BoxGrinder 0.10.3 Released

We're happy to announce the long-awaited BoxGrinder Build 0.10.3 release. Yet again it is primarily bug fixes, but we have resolved some tricky upstream issues to eliminate some of the most annoying persistent issues.

Large numbers of partitions

It is now possible to successfully create appliances with large numbers of partitions, whereas this generally failed when more than 4 or 5 partitions were specified previously. Furthermore, there should be fewer issues with the build process being interrupted by loop device symlinks left hanging around.

Cross-arch building of RHEL and derivatives

On newer versions of Fedora cross-arch builds no longer completed successfully (i.e. setarch i686 boxgrinder-build ...); this has now been fixed upstream, and should work without issue.

Additionally, a separate issue on Fedora 17 has been resolved where our qemu wrapper did not find a valid binary.

▸ Record set
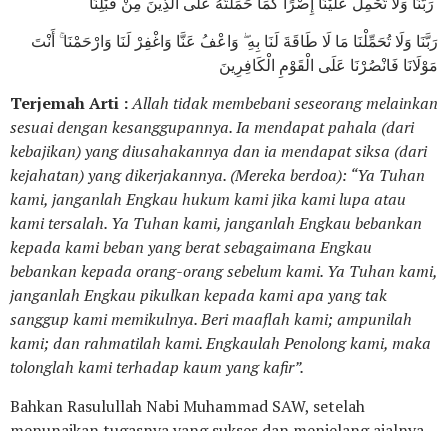
رَبَّنَا وَلَا تَحْمِلْ عَلَيْنَا إِصْرًا كَمَا حَمَلْتَهُ عَلَى الَّذِينَ مِنْ قَبْلِنَا ۚ
رَبَّنَا وَلَا تُحَمِّلْنَا مَا لَا طَاقَةَ لَنَا بِهِ ۖ وَاعْفُ عَنَّا وَاغْفِرْ لَنَا وَارْحَمْنَا ۚ أَنْتَ
مَوْلَانَا فَانْصُرْنَا عَلَى الْقَوْمِ الْكَافِرِينَ
Terjemah Arti :
Allah tidak membebani seseorang melainkan
sesuai dengan kesanggupannya. Ia mendapat pahala (dari
kebajikan) yang diusahakannya dan ia mendapat siksa (dari
kejahatan) yang dikerjakannya. (Mereka berdoa): “Ya Tuhan
kami, janganlah Engkau hukum kami jika kami lupa atau
kami tersalah. Ya Tuhan kami, janganlah Engkau bebankan
kepada kami beban yang berat sebagaimana Engkau
bebankan kepada orang-orang sebelum kami. Ya Tuhan kami,
janganlah Engkau pikulkan kepada kami apa yang tak
sanggup kami memikulnya. Beri maaflah kami; ampunilah
kami; dan rahmatilah kami. Engkaulah Penolong kami, maka
tolonglah kami terhadap kaum yang kafir”.
Bahkan Rasulullah Nabi Muhammad SAW, setelah
menunaikan tugasnya yang sukses dan menjelang ajalnya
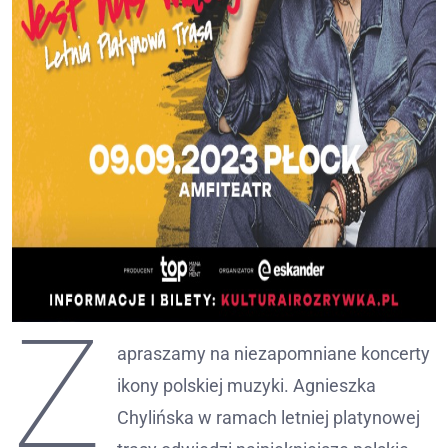
Z
apraszamy na niezapomniane koncerty
ikony polskiej muzyki. Agnieszka
Chylińska w ramach letniej platynowej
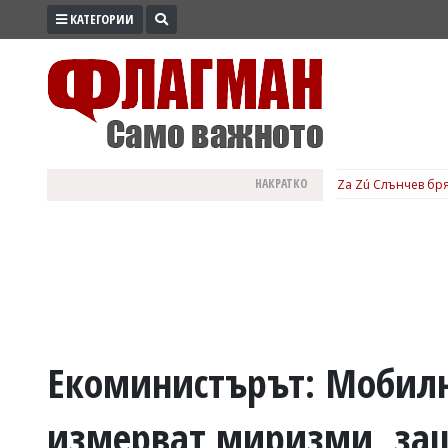
КАТЕГОРИИ
ПРОМО
ЗОНА
ИЗБОРИ
2026
ПРАКТИЧНО
НАКРАТКО
Za Zú Слънчев бря
КУЛТУРА
ЗДРАВЕ
ПОЛИТИКА
ОБЩИНИ
ОБЩЕСТВО
ЛАЙФСТАЙЛ
Екоминистърът: Мобилн
ВОЙНАТА
измерват миризми, защ
В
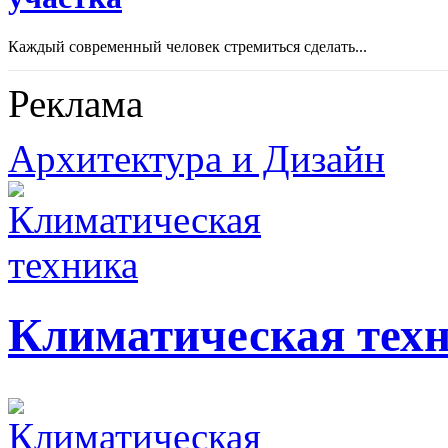
Каждый современный человек стремиться сделать...
Реклама
Архитектура и Дизайн
Климатическая тех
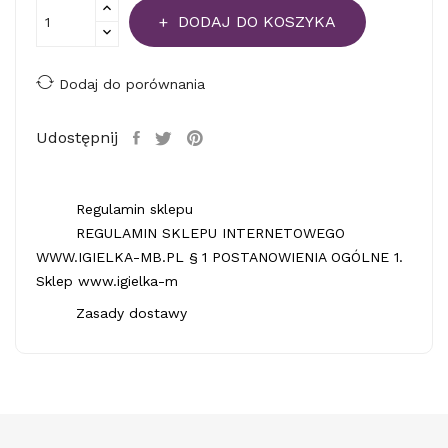
DODAJ DO KOSZYKA
Dodaj do porównania
Udostępnij
Regulamin sklepu
REGULAMIN SKLEPU INTERNETOWEGO
WWW.IGIELKA-MB.PL § 1 POSTANOWIENIA OGÓLNE 1.
Sklep www.igielka-m
Zasady dostawy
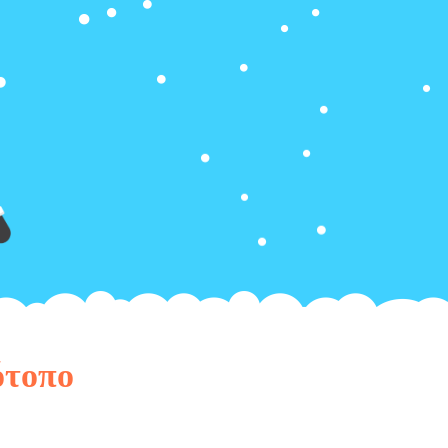
ότοπο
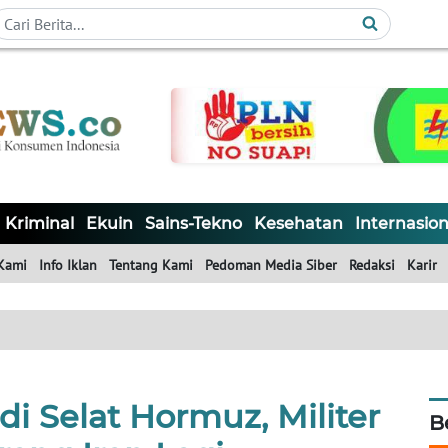
Kriminal
Ekuin
Sains-Tekno
Kesehatan
Internasion
Kami
Info Iklan
Tentang Kami
Pedoman Media Siber
Redaksi
Karir
i Selat Hormuz, Militer
B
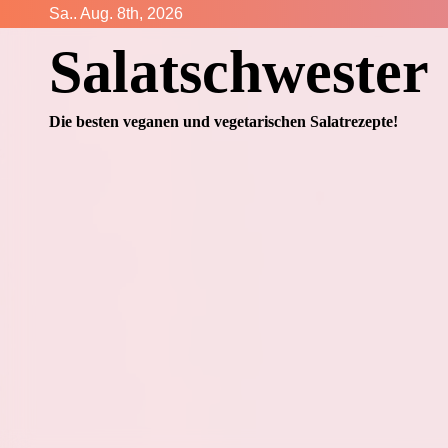
Zum
Sa.. Aug. 8th, 2026
Inhalt
Salatschwester
springen
Die besten veganen und vegetarischen Salatrezepte!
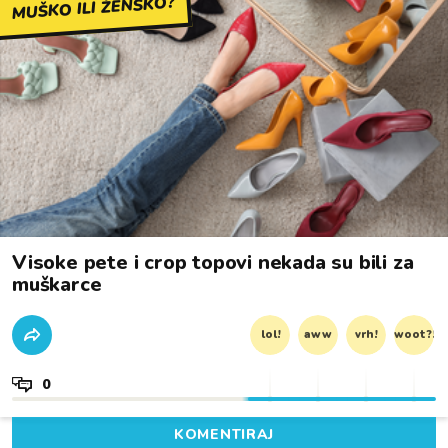
MUŠKO ILI ŽENSKO?
Visoke pete i crop topovi nekada su bili za
muškarce
lol!
aww
vrh!
woot?!
0
KOMENTIRAJ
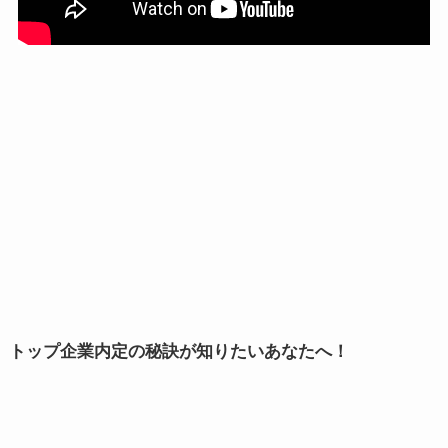
トップ企業内定の秘訣が知りたいあなたへ！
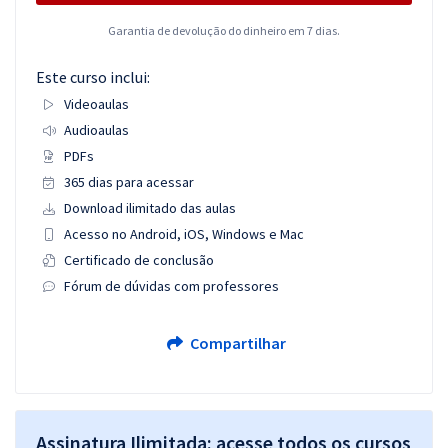
Garantia de devolução do dinheiro em 7 dias.
Este curso inclui:
Videoaulas
Audioaulas
PDFs
365 dias para acessar
Download ilimitado das aulas
Acesso no Android, iOS, Windows e Mac
Certificado de conclusão
Fórum de dúvidas com professores
Compartilhar
Assinatura Ilimitada: acesse todos os cursos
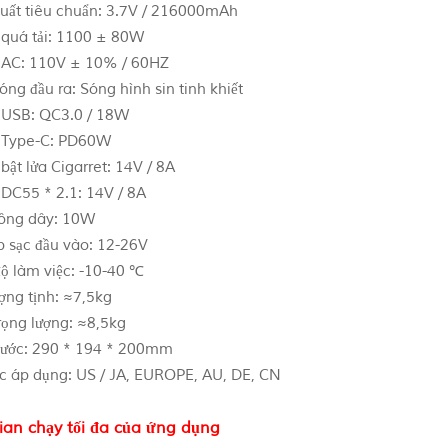
uất tiêu chuẩn: 3.7V / 216000mAh
 quá tải: 1100 ± 80W
 AC: 110V ± 10% / 60HZ
ng đầu ra: Sóng hình sin tinh khiết
 USB: QC3.0 / 18W
 Type-C: PD60W
bật lửa Cigarret: 14V / 8A
 DC55 * 2.1: 14V / 8A
ông dây: 10W
p sạc đầu vào: 12-26V
độ làm việc: -10-40 ℃
ượng tịnh: ≈7,5kg
rọng lượng: ≈8,5kg
hước: 290 * 194 * 200mm
c áp dụng: US / JA, EUROPE, AU, DE, CN
ian chạy tối đa của ứng dụng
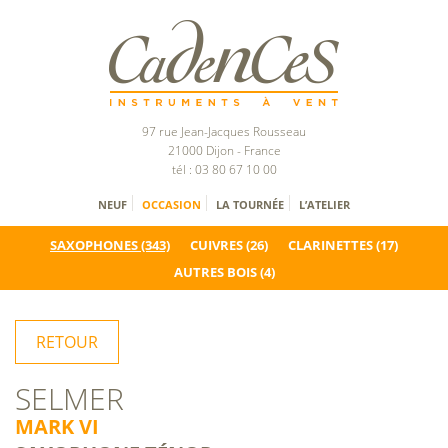
97 rue Jean-Jacques Rousseau
21000 Dijon - France
tél : 03 80 67 10 00
NEUF
OCCASION
LA TOURNÉE
L’ATELIER
SAXOPHONES
(343)
CUIVRES
(26)
CLARINETTES
(17)
AUTRES BOIS
(4)
RETOUR
SELMER
MARK VI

▸ What this exercise asks
(a) Print the passage of the BoxGrinder release announcement from "We're happy to" to "work without issue.".
(b) Using the BoxGrinder release announcement, state whether each statement agrees with it, giving yes or no and quoting the words that decide it: (i) the 0.10.3 release consists mainly of new features; (ii) before this release, appliances generally failed to build when more than 4 or 5 partitions were specified; (iii) a problem with the qemu wrapper on Fedora 17 has been resolved.
(c) Go on with the BoxGrinder release announcement from the point where it stops.

▸ Responses
(a)
We're happy to announce the long-awaited BoxGrinder Build 0.10.3 release. Yet again it is primarily bug fixes, but we have resolved some tricky upstream issues to eliminate some of the most annoying persistent issues.

Large numbers of partitions

It is now possible to successfully create appliances with large numbers of partitions, whereas this generally failed when more than 4 or 5 partitions were specified previously. Furthermore, there should be fewer issues with the build process being interrupted by loop device symlinks left hanging around.

Cross-arch building of RHEL and derivatives

On newer versions of Fedora cross-arch builds no longer completed successfully (i.e. setarch i686 boxgrinder-build ...); this has now been fixed upstream, and should work without issue.

(b)
(i) No: "Yet again it is primarily bug fixes"
(ii) Yes: "whereas this generally failed when more than 4 or 5 partitions were specified previously"
(iii) Yes: "a separate issue on Fedora 17 has been resolved where our qemu wrapper did not find a valid binary"

(c)
Found a bug?

If you have any issues, please open a ticket in our bug-tracker.

Release notes

Bug

  • [BGBUILD-339] - existing rpm package with the name containing '+' considered as an invalid name
  • [BGBUILD-358] - Unable to cross-arch build appliance for CentOS 5
  • [BGBUILD-359] - Unable to create more that 2 partitions in Centos EBS-EC2.
  • [BGBUILD-367] - Build fails with default_repos disabled on centos 5
  • [BGBUILD-368] - /usr/bin/qemu: No such file or directory on Fedora 17 32-bit

BoxGrinder 0.10.2 Released

The bug-fix release BoxGrinder Build 0.10.2 is available. It contains a couple of important fixes which have been breaking people's S3 AMI appliances on Amazon EC2. You can refer to our previous blog post about it, but put tersely, you should be able to successfully run appliances on any EC2 instance size without issue now!

We've managed to sneak in an extra feature however...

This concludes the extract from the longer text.